Odeio o Natal: pessoas que detestam a celebração contam como lidam com os protocolos

Henri desenvolveu a ilustração especialmente para esta matéria — Foto: Henri Campeã

Quando acordar na manhã do próximo dia 24, a publicitária Joice Leni terá uma espécie de script anual para cumprir. Fará uma boa faxina na casa, na tentativa de acelerar os ponteiros do relógio e, quando a noite finalmente chegar, tomará um banho e colocará tampões nos ouvidos. “Durmo antes da meia-noite para não ser obrigada a cumprimentar ninguém”, conta. “Tem uns 15 anos que tenho ódio do Natal.”

Não que ela já tenha caído de amores pela celebração em algum momento da vida. “Não fui uma criança que curtia, talvez por não receber presentes ou não ter a família unida”, desabafa. “Quando cheguei à adolescência, comecei a notar a hipocrisia.

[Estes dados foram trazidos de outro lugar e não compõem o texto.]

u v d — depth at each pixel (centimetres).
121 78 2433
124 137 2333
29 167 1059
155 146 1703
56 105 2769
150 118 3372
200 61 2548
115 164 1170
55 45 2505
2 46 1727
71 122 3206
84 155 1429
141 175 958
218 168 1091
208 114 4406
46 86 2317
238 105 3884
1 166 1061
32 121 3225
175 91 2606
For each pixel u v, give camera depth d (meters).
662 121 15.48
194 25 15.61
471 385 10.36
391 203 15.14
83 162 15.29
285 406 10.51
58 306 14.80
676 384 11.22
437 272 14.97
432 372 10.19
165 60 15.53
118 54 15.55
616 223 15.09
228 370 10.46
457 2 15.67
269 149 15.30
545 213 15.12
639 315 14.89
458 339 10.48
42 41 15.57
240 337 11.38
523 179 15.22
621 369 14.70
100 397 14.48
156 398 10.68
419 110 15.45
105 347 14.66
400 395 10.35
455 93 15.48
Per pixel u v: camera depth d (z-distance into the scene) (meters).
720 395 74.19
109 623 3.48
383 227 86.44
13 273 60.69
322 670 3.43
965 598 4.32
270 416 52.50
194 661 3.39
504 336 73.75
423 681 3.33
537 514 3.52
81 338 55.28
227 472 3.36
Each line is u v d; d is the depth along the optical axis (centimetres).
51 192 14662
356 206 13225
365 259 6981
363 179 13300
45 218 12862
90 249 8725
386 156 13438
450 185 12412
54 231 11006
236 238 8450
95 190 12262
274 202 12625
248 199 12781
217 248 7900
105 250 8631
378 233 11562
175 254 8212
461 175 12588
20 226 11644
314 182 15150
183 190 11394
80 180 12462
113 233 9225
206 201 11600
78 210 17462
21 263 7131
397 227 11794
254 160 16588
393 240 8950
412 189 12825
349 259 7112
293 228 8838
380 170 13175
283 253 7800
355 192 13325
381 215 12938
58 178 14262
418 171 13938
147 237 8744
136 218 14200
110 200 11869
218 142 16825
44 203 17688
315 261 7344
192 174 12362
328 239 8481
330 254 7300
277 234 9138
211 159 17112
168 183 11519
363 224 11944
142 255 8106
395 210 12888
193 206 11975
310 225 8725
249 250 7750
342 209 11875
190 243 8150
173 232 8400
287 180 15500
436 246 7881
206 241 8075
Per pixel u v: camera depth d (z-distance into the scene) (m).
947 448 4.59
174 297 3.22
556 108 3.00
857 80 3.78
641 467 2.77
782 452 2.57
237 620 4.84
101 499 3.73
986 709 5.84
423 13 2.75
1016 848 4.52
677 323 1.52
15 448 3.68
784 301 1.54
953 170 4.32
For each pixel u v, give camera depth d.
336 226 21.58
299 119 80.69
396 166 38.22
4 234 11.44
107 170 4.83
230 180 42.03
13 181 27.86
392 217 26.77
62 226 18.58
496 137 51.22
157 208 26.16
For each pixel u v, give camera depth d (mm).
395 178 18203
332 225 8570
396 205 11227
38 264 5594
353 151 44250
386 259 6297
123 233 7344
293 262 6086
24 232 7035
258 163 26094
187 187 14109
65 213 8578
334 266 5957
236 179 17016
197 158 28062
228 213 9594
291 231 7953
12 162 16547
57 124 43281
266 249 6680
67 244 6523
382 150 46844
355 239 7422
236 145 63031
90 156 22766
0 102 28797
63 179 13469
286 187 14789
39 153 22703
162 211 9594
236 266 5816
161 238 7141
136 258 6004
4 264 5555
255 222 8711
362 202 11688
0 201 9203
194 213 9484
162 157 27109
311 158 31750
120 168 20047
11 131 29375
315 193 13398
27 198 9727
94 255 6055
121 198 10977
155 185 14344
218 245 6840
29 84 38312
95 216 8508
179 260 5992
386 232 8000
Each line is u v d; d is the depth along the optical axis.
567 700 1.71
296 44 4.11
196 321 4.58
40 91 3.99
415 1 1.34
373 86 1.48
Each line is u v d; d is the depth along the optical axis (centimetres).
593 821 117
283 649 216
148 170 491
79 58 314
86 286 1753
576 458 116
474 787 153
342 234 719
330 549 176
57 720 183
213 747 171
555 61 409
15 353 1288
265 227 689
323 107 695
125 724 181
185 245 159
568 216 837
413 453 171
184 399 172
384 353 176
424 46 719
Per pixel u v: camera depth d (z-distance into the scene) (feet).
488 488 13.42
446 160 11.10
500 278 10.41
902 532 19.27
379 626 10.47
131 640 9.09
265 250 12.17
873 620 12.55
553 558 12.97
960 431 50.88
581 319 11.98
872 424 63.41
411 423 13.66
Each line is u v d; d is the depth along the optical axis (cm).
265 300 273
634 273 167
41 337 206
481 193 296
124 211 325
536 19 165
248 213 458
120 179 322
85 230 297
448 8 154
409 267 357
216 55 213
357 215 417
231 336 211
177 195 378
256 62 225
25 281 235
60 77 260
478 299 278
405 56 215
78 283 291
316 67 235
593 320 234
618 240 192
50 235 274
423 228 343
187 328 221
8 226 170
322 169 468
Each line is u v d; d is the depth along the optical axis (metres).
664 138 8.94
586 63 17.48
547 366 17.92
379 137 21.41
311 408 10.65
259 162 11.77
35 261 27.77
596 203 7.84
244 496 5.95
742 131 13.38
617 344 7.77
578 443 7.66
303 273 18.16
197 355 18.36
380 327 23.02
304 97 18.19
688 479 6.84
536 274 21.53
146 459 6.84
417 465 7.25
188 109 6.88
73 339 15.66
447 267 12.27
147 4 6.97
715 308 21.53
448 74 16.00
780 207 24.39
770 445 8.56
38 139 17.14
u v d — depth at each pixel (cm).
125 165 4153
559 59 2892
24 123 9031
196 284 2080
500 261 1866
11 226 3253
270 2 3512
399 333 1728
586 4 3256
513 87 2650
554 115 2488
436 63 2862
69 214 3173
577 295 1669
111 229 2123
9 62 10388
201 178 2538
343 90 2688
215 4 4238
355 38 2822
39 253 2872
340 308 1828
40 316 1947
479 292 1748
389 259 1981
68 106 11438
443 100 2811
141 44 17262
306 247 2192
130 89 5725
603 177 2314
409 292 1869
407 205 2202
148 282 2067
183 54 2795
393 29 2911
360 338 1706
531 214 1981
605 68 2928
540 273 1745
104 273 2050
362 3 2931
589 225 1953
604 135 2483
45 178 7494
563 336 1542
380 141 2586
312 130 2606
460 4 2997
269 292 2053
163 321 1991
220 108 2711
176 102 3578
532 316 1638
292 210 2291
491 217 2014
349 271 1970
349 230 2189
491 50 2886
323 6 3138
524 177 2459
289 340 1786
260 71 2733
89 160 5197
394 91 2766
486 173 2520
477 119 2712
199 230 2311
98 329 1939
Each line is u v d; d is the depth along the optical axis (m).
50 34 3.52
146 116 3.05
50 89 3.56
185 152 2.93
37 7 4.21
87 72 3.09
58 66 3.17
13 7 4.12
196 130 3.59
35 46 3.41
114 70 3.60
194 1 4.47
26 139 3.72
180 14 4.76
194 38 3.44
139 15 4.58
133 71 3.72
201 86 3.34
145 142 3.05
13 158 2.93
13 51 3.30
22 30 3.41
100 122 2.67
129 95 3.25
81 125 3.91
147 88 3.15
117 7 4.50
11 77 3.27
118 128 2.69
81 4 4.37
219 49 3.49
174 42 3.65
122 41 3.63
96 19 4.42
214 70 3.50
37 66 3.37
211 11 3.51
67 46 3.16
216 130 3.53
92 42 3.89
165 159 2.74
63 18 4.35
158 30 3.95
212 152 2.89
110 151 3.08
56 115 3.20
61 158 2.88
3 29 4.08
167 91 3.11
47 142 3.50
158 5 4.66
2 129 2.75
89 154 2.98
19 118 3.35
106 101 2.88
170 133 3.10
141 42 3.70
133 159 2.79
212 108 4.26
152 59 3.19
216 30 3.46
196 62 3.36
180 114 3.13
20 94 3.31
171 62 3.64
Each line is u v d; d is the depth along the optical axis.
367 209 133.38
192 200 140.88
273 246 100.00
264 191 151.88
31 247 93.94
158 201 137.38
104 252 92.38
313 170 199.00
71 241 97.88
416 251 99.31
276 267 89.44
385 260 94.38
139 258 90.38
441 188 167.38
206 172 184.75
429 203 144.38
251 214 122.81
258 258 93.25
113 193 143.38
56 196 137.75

Meus pais passavam o ano brigando e, na noite do dia 24, insistiam em comemorar ‘a paz e a união’. Não fazia sentido na minha cabeça.”

Joice não é uma herege e tampouco uma voz solitária. Se você está entre as pessoas que gostariam de ver as últimas semanas do ano riscadas do calendário definitivamente, basta jogar “eu odeio o Natal” no campo de buscas de redes sociais como o Twitter para sentir o afago do pertencimento. Continuar lendo essa matéria (ao menos é a nossa intenção) também pode lhe fazer bem. Afinal, é provável que você se identifique com pessoas como o ilustrador Henri Campeã, que transformou sua raiva na arte da página ao lado. “Acho o Natal muito cafona, todo ano é a mesma coisa. Tenho praticamente que sair do meu corpo para conseguir transitar em dezembro”, diz ele, que sente um frio na espinha (o único frio possível nesta época do ano por aqui) ao deparar com as decorações cheias de neve no auge do verão. “O que mais me irrita é o fato de até hoje não terem tropicalizado a decoração. Esta data, para mim, é um surto coletivo.”

O ilustrador Henri Campeã — Foto: Reprodução/Instagram

Embora cada um dos entrevistados tenha um jeito particular de detestar a festividade, todos citam a imposição de uma suposta alegria como um dos principais motivos de irritação. Queixa que, segundo o psicanalista e professor da USP Christian Dunker, faz todo o sentindo. “O Natal é uma espécie de paradigma da felicidade compulsória. E não há nada mais odioso do que obrigar alguém à felicidade. Afinal, ela não tem hora marcada para aparecer”, afirma. “Fora isso, por ser uma festa familiar, acaba sendo um momento em que você revive histórias ruins, que podem ter a ver com a falta de alguém ou até mesmo a presença em excesso, com brigas e dramas.”

A biomédica Thayná Melo nunca vivenciou um conflito natalino em casa, mas tem verdadeiro pânico da canção que diz “Então é Natal, e o que você fez?”. “Para quem não consegue fazer metas ou cumpri-las, a pressão já começa aí”, critica a moça, que também considera a ceia natalina uma chatice sem fim. “Parece ‘Big Brother’. Fica todo mundo se arrumando o dia inteiro para, depois, ficar sentado na sala.”

Como se não bastasse toda essa chateação, Thayná lembra que as pessoas que não gostam da data são malvistas pelas demais, e isso aumenta a cobrança. “Você vira o Grinch da família. Uma espécie de anticlímax.”

A biomédica Thayná também não gosta da data — Foto: Arquivo pessoal

O psicólogo Claudio Paixão, pesquisador em Comunicação Humana da UFMG, lembra que isso acontece, sobretudo, porque a data tem um cunho religioso, ainda que muita gente tenha deixado esse detalhe de lado. “Quem não gosta é, portanto, associado a alguém que não enaltece os bons valores e as relações poéticas socialmente construídas em torno data”, afirma.

Assim como Christian Dunker, ele reitera que não apresentar afinidades com este momento do ano é um comportamento absolutamente legítimo. Essas pessoas, portanto, não devem ser vistas como ranzinzas ou antissociais. “Aqueles que as julgam dessa forma estão equivocados. Elas têm o direito de não gostar e precisam ser respeitadas.”

Portanto, libere-se sem culpa de ouvir a piada do pavê.